Legislative Task Force on Dyslexia: Penultimate Meeting?

Nov 29, 2018 by

The Legislative Task Force on Dyslexia met this week in an effort to begin (and hopefully finish) drafting their final report to the Legislature which is due on January 30, 2019. It didn’t take long to become clear that more time would be needed.

They did hear from each of their four subcommittees and begin to discuss the draft reports from each. Those subcommittees and their members are:

  • The Subcommittee on Evidence-Based Reading Practices, Rep. Brenda Dietrich, chair. Members are Jennifer Bettles, Jaime Callaghan, Christine Middleton, and Sonja Watkins.
  • The Subcommittee on Pre-Service and In-Service Professional Development, Dr. David Hurford, chair. Members are Alisia Matteoni, Jeanine Phillips, Jeri Powers, and Angie Schreiber.
  • The Subcommittee on Screening and Evaluation Process, Sen. Bruce Givens, chair. Members are Sarah Brinkley, Tally Fleming, and Jennifer Knight.
  • The Subcommittee on Current State and Federal Law, Laura Jurgensen, chair. Members are Mike Burgess and Lori McMillan. This subcommittee is made up of the ex-officio, non-voting members of the Task Force.

Each of the first three reports generated significant discussion which quickly challenged the agenda set by Task Force Chairman Jim Porter. Dietrich and Hurford both were also carrying edits to their reports as well as suggestions that certain recommendations would be abandoned or dramatically altered.

Among all the recommendations, perhaps those generating the most discussion and concern were the ones dealing with teacher training.

One recommendation under evidence-based reading practices calls for the State Board of Education to “provide training for all Kansas teachers to create dyslexia-friendly classrooms by incorporating strategies and approaches described in Dyslexia in the Classroom: What Every Teacher Needs to Know (IDA).” The limits to the ability of the SBOE to require training to all teachers including those in private and unaccredited schools ran up against the desire by many on the Task Force to see that every teacher in every kind of school, every teacher from pre-K through high school, creates a dyslexia-friendly classroom.

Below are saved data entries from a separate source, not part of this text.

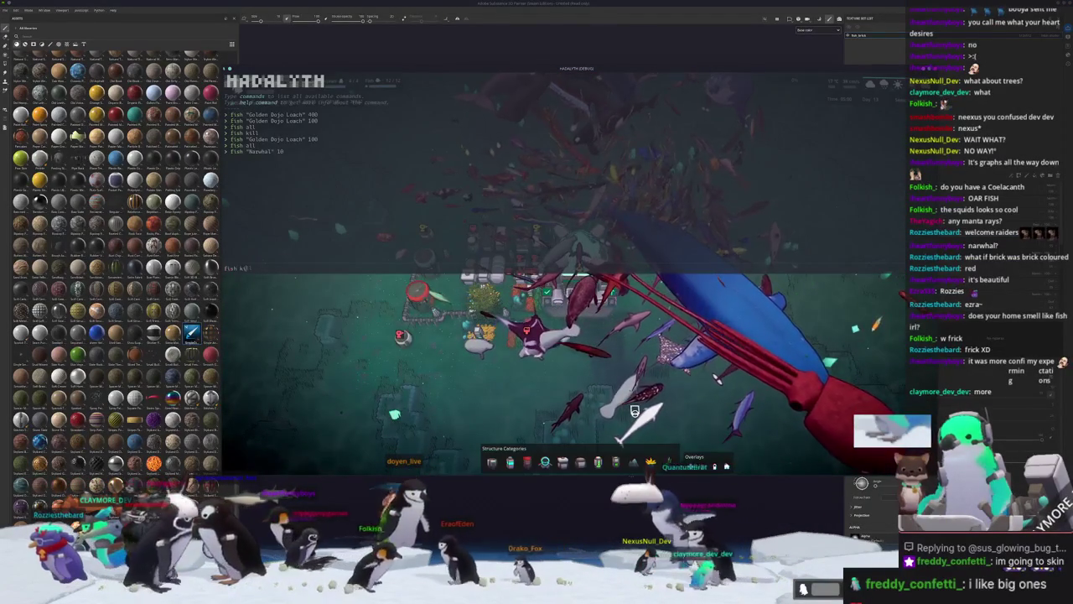
key("grave")
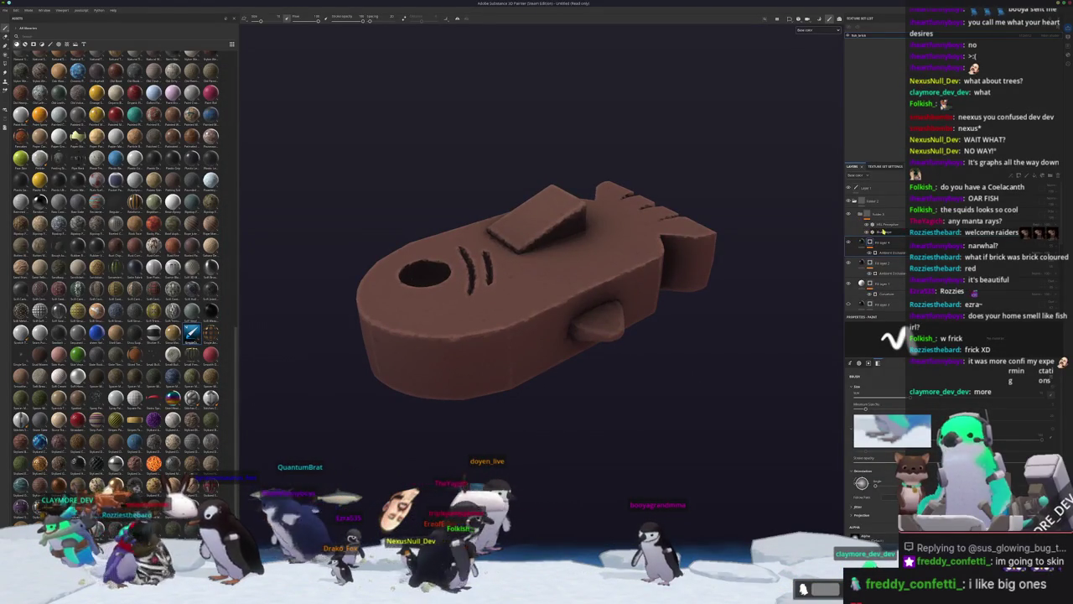
Select the filter layer, orbit around the finished fish brick, then open Export Textures.
left_click(883, 231)
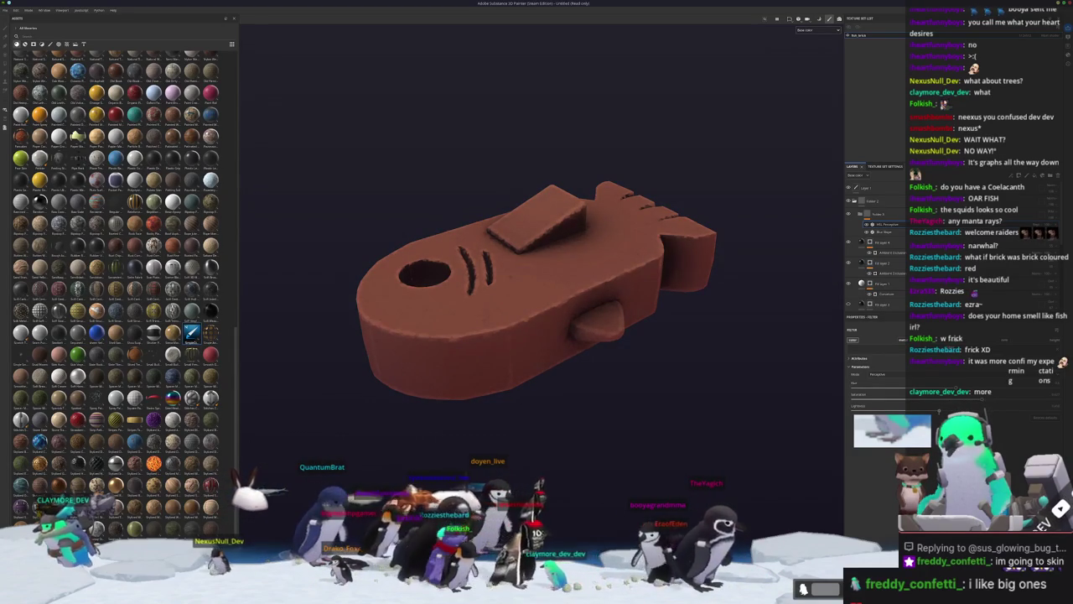
left_click_drag(726, 381, 738, 367, "alt")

Similar discussions arose during the discussion of the report on pre-service and in-service professional development. Some wanted to see new master’s degree programs established in dyslexia, others sought endorsements. Some wanted specific numbers of annual hours of training for all teachers, others argued that such annual trainings would end up being something “people just sit through mindlessly like the blood-borne pathogens training.” A recommendation calling for the creation of new positions as “Classroom Dyslexia Educator,” “Dyslexia Practitioner,” and “Dyslexia Trainer/Supervisor” will likely be dropped.

Near the end of the meeting, Laura Jurgensen, an attorney and chair of the Subcommittee on Current State and Federal Law, urged each of the groups to be very precise in their language. They must consider the impact of phrases like “all teachers” and “all districts” and to remember that everything has a cost. Jurgensen pointed out that monies for education are directed to certain programs and tasks. Any recommendation that has a fiscal impact would require either shifting money from some current programs and efforts or finding a new funding stream.

Chairman Porter will ask that the Task Force, in some form, be maintained in order to have annual meetings for the purpose of evaluating progress. Staff pointed out that this Task Force will cease to exist on January 30 but that the Legislature could create another one or one could be appointed by the Governor or the State Board of Education.

It is noteworthy that no subcommittee had recommendations for the Legislature. All recommendations are directed toward the State Board of Education and some would naturally fall to the State Board of Regents.

The Task Force will meet again on January 10 at which time they will work to finalize the recommendations and to merge the four subcommittee reports into one document.

The subcommittee reports are not currently available online.